Short Attention Span Summary:
For those who might still be unsure of whether or not Neverwinter is worth their time, I’ll break it down like this:

Do you like Dungeons and Dragons a whole lot? Have you mostly managed to avoid playing an MMO up to this point? Are you very good at avoiding spending money on freemium items in F2P games? If you answered “yes” to all of those questions, give it a try and download it; it’s free to start, and five to ten hours of the game should tell you if it’s for you in the long haul.

If you answered “no” to those questions, however, Neverwinter is probably not the game for you.
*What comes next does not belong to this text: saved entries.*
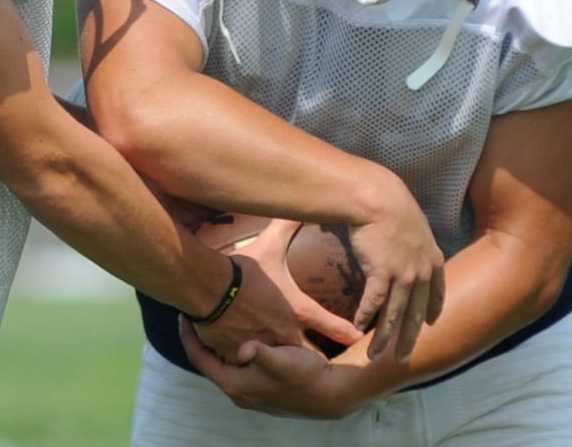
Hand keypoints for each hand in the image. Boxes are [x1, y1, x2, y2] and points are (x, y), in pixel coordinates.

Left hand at [181, 316, 357, 418]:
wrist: (329, 394)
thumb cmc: (305, 377)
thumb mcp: (283, 363)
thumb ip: (261, 355)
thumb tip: (243, 349)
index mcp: (235, 384)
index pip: (199, 358)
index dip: (188, 335)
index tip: (181, 312)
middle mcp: (237, 388)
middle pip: (207, 358)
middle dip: (199, 334)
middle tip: (191, 308)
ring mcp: (247, 386)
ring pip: (220, 358)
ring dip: (212, 338)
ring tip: (206, 313)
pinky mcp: (257, 382)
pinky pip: (233, 361)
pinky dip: (227, 343)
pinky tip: (232, 326)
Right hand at [191, 222, 363, 361]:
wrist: (209, 287)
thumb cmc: (242, 266)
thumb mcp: (270, 244)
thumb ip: (287, 225)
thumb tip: (300, 202)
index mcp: (299, 310)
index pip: (335, 327)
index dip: (351, 334)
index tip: (362, 338)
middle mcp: (288, 335)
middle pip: (315, 358)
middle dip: (322, 360)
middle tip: (329, 360)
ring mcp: (267, 350)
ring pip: (286, 367)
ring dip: (290, 365)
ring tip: (296, 369)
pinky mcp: (243, 358)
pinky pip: (256, 367)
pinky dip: (258, 365)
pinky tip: (260, 366)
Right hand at [347, 195, 444, 361]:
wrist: (378, 197)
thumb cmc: (388, 201)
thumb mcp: (409, 219)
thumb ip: (409, 235)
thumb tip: (397, 236)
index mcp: (430, 256)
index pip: (437, 290)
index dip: (434, 309)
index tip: (431, 324)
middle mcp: (420, 271)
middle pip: (415, 312)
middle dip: (408, 338)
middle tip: (403, 357)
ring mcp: (403, 274)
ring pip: (394, 314)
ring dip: (384, 337)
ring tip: (376, 355)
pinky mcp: (382, 273)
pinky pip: (374, 302)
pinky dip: (366, 316)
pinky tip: (358, 327)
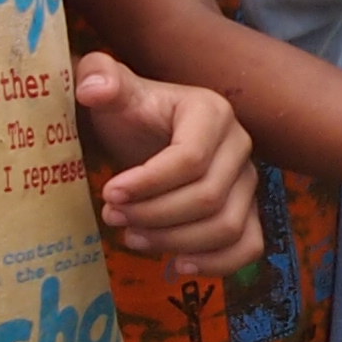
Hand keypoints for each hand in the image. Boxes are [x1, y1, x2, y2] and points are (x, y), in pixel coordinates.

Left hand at [73, 54, 262, 274]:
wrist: (146, 133)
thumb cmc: (129, 114)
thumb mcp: (112, 93)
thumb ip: (99, 76)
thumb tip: (92, 87)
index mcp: (212, 112)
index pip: (190, 158)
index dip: (149, 183)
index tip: (109, 193)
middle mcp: (240, 146)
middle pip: (208, 198)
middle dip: (155, 215)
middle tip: (113, 217)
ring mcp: (248, 182)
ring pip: (227, 226)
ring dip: (176, 241)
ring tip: (132, 236)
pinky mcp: (247, 211)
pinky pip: (249, 245)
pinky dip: (217, 263)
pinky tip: (176, 265)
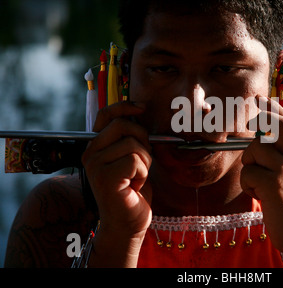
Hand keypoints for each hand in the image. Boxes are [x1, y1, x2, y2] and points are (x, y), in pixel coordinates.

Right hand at [81, 101, 151, 265]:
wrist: (128, 223)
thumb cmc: (133, 191)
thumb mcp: (133, 159)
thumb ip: (131, 139)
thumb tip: (141, 114)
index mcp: (96, 147)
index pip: (105, 115)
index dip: (124, 106)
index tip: (142, 108)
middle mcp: (90, 153)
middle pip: (123, 126)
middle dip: (143, 140)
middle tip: (144, 161)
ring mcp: (95, 165)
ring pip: (133, 145)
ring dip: (145, 163)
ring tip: (137, 179)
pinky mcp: (104, 177)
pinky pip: (136, 161)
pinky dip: (143, 174)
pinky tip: (135, 187)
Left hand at [240, 96, 282, 266]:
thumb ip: (280, 161)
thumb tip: (258, 145)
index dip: (274, 109)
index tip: (260, 98)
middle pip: (275, 127)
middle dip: (260, 121)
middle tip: (250, 121)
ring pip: (254, 151)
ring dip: (249, 166)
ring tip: (259, 185)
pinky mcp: (275, 185)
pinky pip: (248, 173)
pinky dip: (248, 185)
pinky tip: (260, 196)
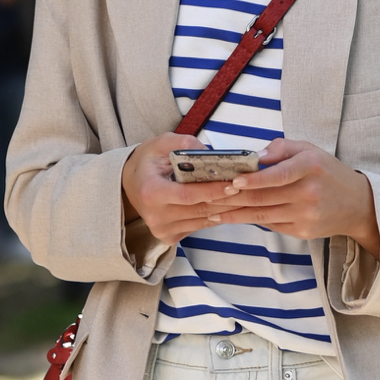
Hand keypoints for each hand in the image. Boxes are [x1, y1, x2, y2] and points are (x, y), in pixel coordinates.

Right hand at [121, 133, 250, 245]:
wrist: (129, 184)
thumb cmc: (147, 161)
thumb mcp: (161, 142)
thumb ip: (185, 142)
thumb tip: (211, 152)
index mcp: (151, 192)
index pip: (187, 195)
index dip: (212, 191)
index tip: (234, 184)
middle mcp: (155, 216)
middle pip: (199, 210)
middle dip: (227, 200)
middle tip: (250, 189)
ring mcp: (162, 230)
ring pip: (203, 221)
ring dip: (226, 209)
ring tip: (247, 196)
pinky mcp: (169, 237)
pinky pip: (200, 227)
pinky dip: (216, 216)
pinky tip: (231, 205)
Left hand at [208, 138, 379, 258]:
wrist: (358, 204)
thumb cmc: (327, 172)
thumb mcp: (309, 150)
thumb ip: (281, 148)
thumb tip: (253, 158)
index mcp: (310, 167)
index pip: (278, 175)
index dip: (254, 180)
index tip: (233, 181)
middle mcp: (309, 193)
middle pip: (264, 197)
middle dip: (233, 198)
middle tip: (208, 196)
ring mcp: (306, 215)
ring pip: (262, 215)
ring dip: (235, 213)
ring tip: (212, 210)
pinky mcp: (302, 232)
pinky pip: (271, 224)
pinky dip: (250, 220)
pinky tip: (232, 216)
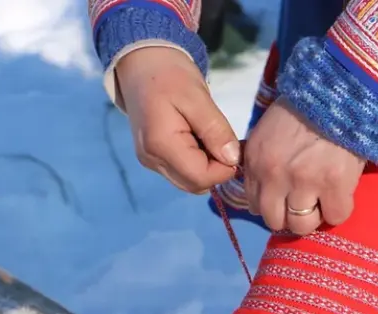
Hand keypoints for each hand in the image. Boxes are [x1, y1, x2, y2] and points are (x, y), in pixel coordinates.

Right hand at [115, 46, 239, 193]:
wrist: (141, 63)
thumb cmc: (170, 75)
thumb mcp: (198, 97)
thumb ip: (216, 130)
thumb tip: (233, 159)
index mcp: (160, 145)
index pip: (200, 177)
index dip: (224, 168)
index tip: (235, 146)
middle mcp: (152, 159)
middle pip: (195, 184)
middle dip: (217, 170)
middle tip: (225, 141)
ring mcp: (150, 161)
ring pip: (189, 182)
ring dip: (207, 167)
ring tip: (211, 137)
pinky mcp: (153, 159)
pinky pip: (181, 172)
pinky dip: (197, 163)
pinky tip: (200, 140)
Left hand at [243, 98, 365, 233]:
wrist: (340, 91)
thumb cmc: (305, 110)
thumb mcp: (267, 132)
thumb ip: (261, 162)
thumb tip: (262, 193)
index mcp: (256, 162)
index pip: (255, 206)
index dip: (273, 205)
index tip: (285, 198)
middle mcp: (275, 175)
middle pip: (275, 221)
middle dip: (289, 217)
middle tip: (304, 204)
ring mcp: (305, 182)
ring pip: (302, 225)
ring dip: (313, 217)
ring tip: (322, 201)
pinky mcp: (335, 184)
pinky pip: (335, 217)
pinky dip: (338, 210)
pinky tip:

It relies heavily on the player’s love of D&D to carry the game along, as it’s fairly threadbare as an experience, and most everything it does has been done by many other MMOs (both free and paid), but better. It’s the framework of an idea that was fleshed out in a way that lacks the passion to make it feel like its own unique thing, and the end result is honestly just rote, tiresome and wholly devoid of personality except as a means to encourage spending of actual cash. If you’re in this group, save your time and hard drive space for something else.